Work to complete » Emit the data below verbatim, stripping out any pictures.
[Opening Supplied records section]
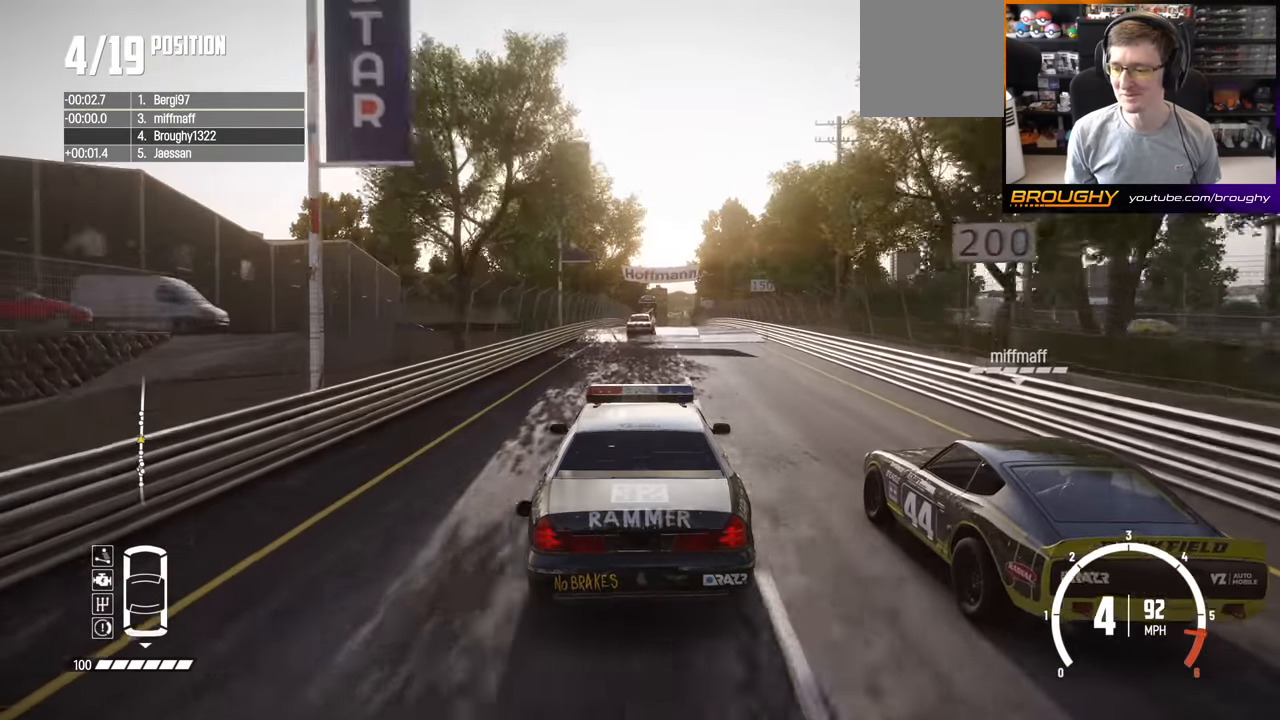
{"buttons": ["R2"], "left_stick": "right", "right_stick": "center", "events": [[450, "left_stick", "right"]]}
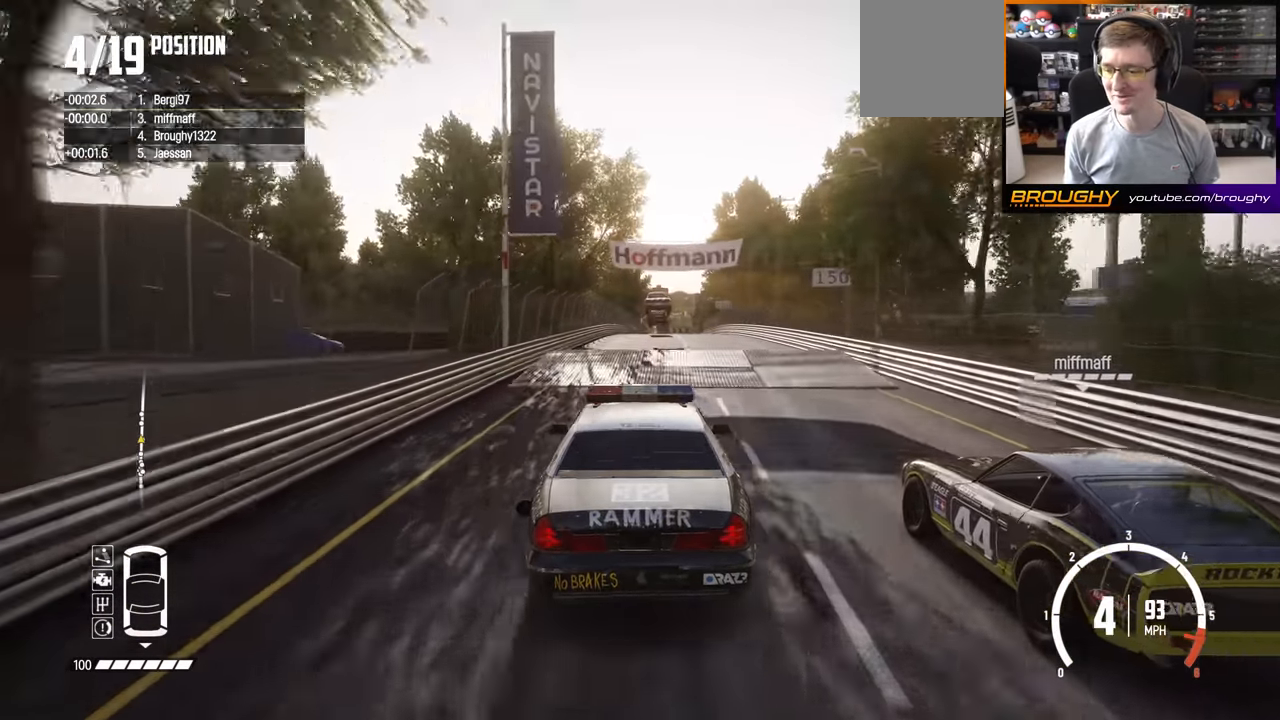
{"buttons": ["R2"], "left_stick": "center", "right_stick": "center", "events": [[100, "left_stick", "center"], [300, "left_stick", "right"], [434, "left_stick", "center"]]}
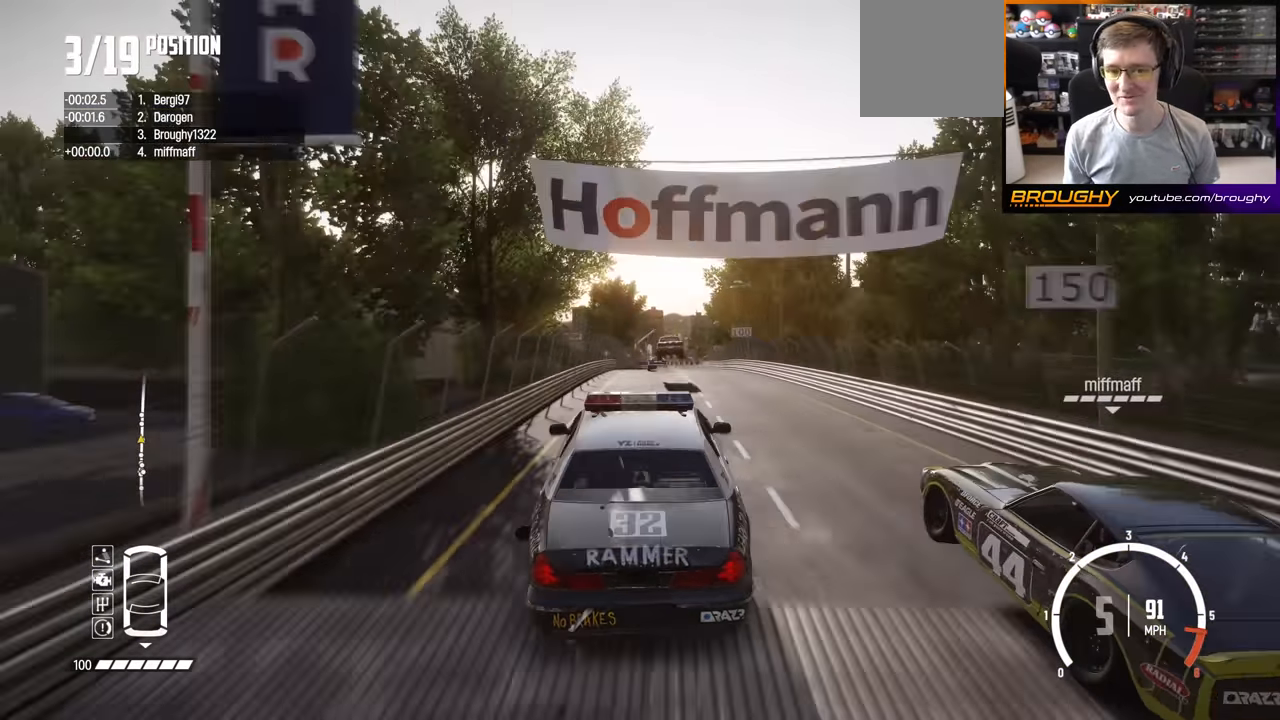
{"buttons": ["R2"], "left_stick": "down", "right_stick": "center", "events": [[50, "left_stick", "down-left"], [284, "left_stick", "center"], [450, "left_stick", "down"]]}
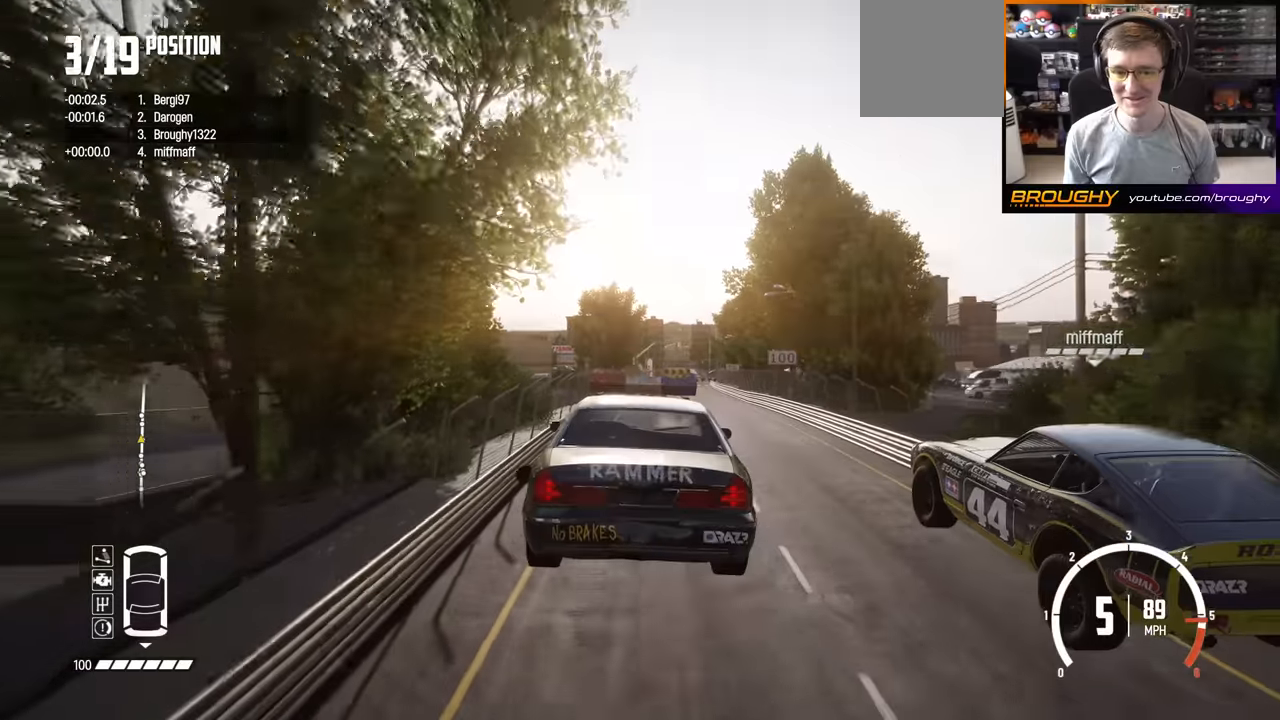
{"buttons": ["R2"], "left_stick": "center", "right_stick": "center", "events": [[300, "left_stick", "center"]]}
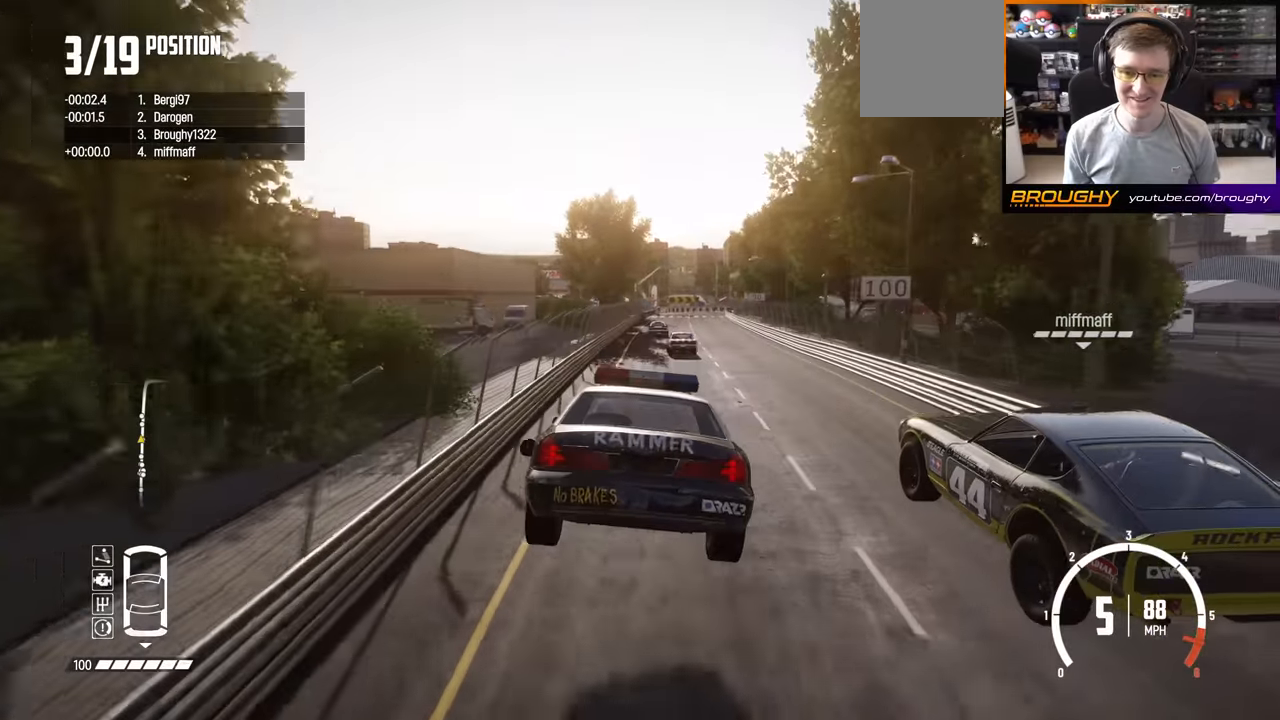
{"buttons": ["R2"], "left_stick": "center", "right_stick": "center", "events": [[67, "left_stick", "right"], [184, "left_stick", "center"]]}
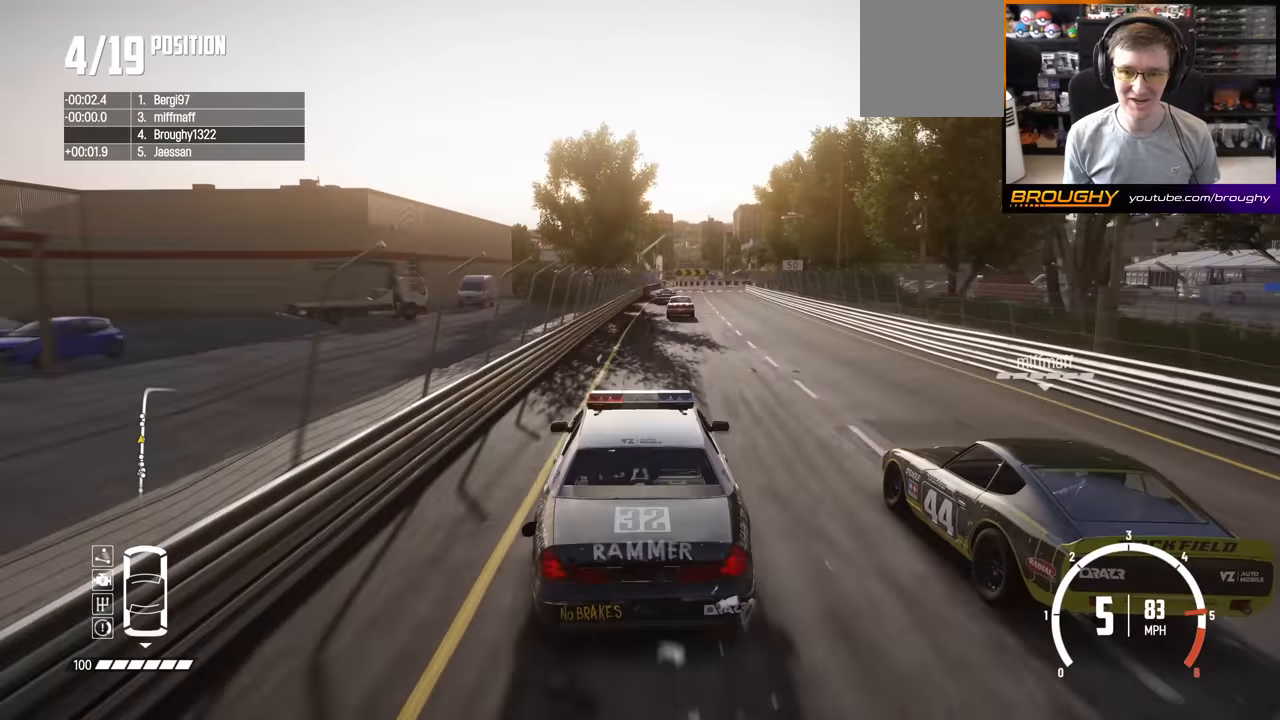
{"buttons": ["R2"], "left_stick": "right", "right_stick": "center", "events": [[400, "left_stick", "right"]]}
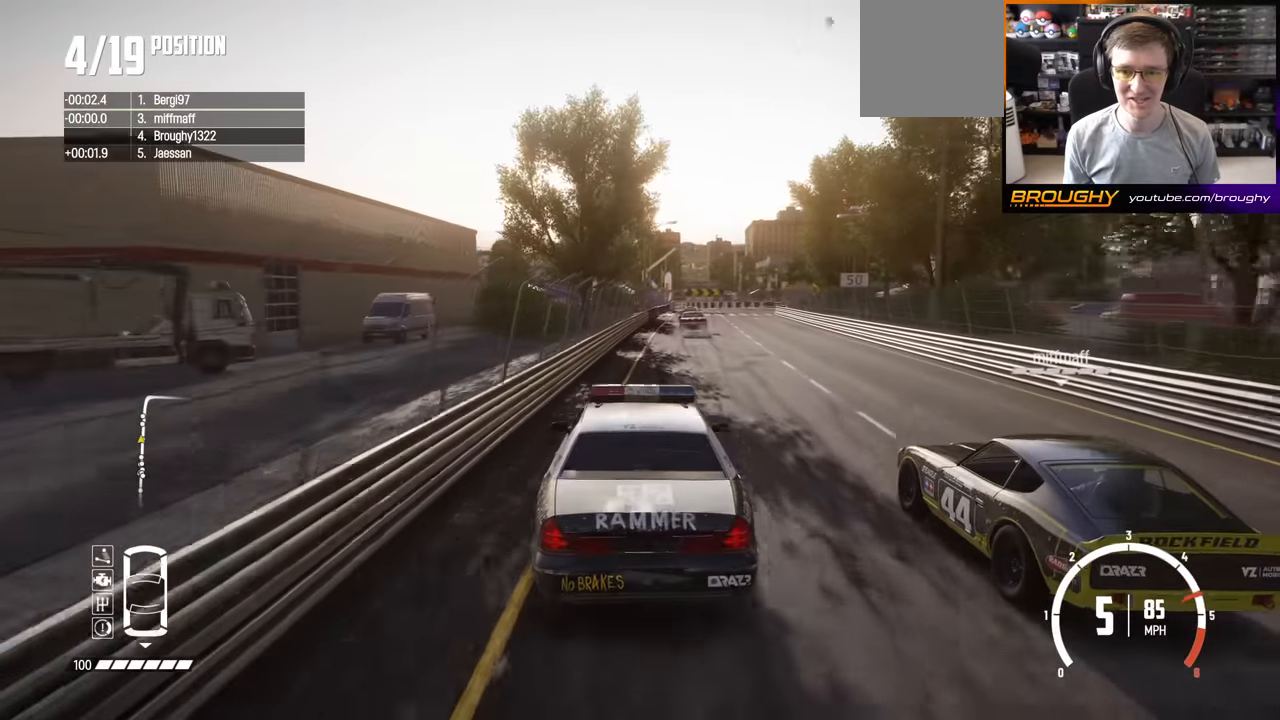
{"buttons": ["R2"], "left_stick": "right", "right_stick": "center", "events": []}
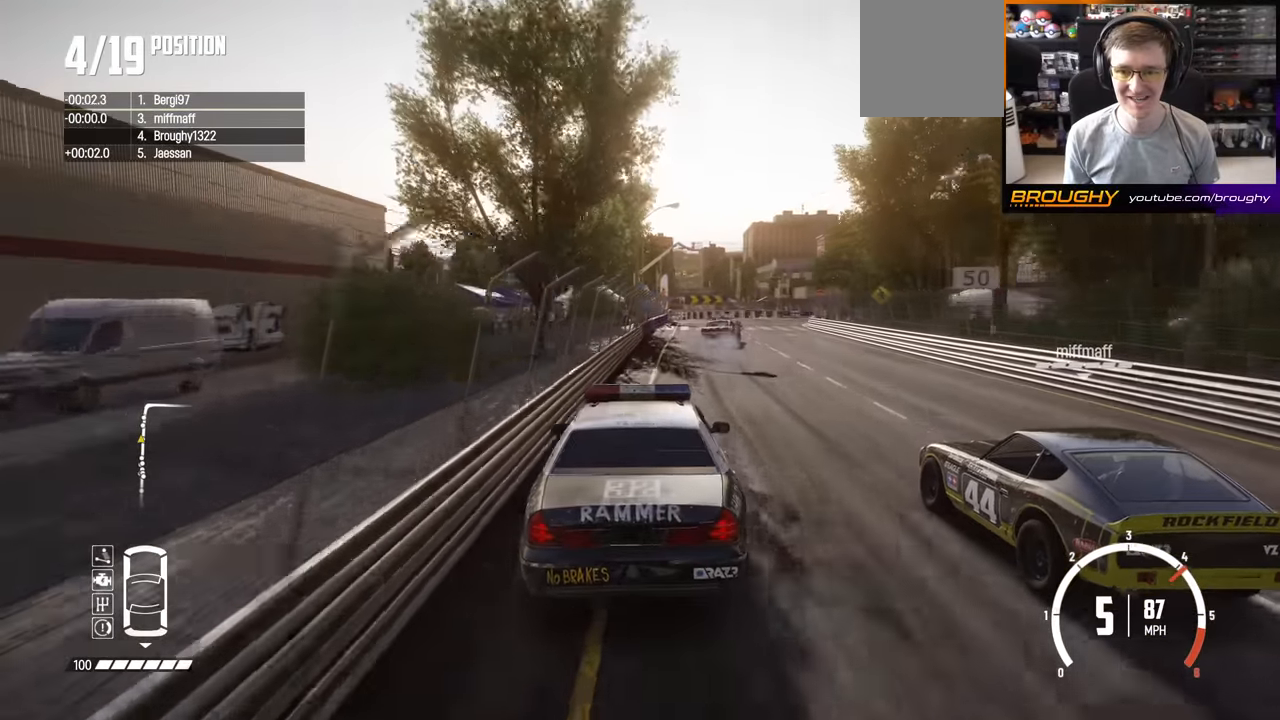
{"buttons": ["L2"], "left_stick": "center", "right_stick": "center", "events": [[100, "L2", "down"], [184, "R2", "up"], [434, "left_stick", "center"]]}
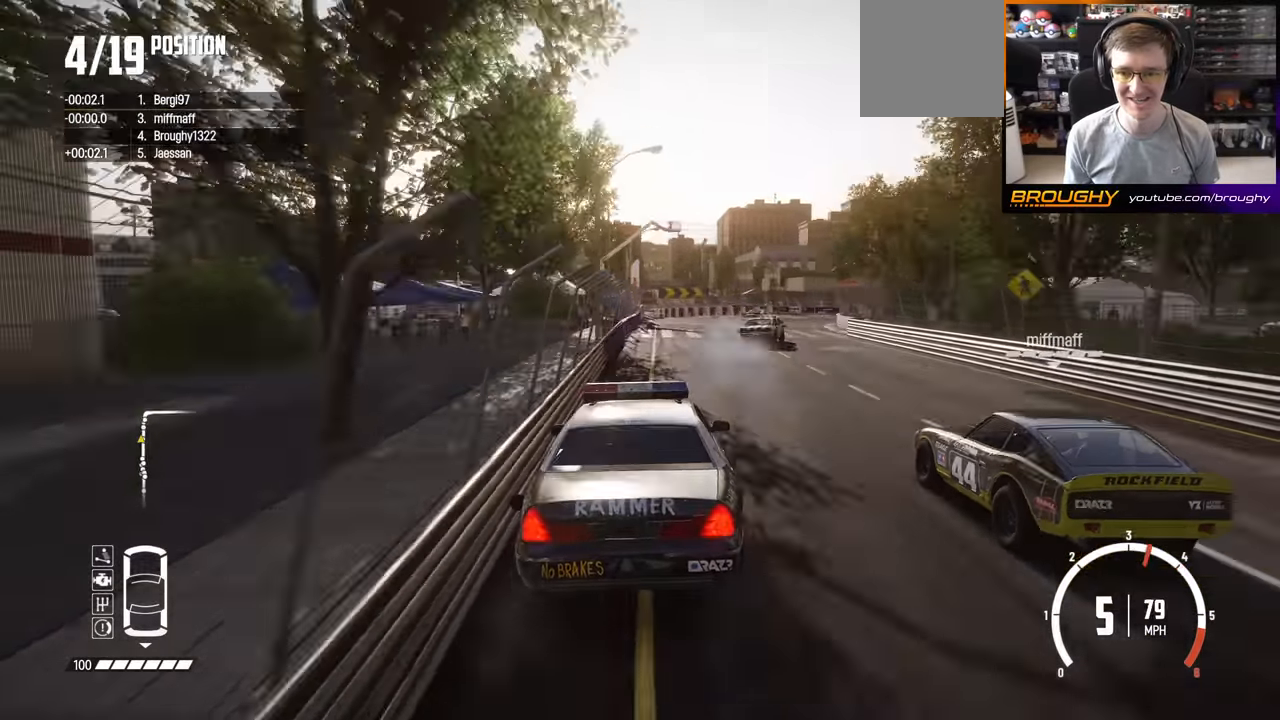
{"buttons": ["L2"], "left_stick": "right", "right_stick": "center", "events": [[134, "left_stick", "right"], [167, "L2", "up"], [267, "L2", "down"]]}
[Closing Supplied records section]
Task response »
{"buttons": ["R2"], "left_stick": "right", "right_stick": "center", "events": [[450, "left_stick", "right"]]}
{"buttons": ["R2"], "left_stick": "center", "right_stick": "center", "events": [[100, "left_stick", "center"], [300, "left_stick", "right"], [434, "left_stick", "center"]]}
{"buttons": ["R2"], "left_stick": "down", "right_stick": "center", "events": [[50, "left_stick", "down-left"], [284, "left_stick", "center"], [450, "left_stick", "down"]]}
{"buttons": ["R2"], "left_stick": "center", "right_stick": "center", "events": [[300, "left_stick", "center"]]}
{"buttons": ["R2"], "left_stick": "center", "right_stick": "center", "events": [[67, "left_stick", "right"], [184, "left_stick", "center"]]}
{"buttons": ["R2"], "left_stick": "right", "right_stick": "center", "events": [[400, "left_stick", "right"]]}
{"buttons": ["R2"], "left_stick": "right", "right_stick": "center", "events": []}
{"buttons": ["L2"], "left_stick": "center", "right_stick": "center", "events": [[100, "L2", "down"], [184, "R2", "up"], [434, "left_stick", "center"]]}
{"buttons": ["L2"], "left_stick": "right", "right_stick": "center", "events": [[134, "left_stick", "right"], [167, "L2", "up"], [267, "L2", "down"]]}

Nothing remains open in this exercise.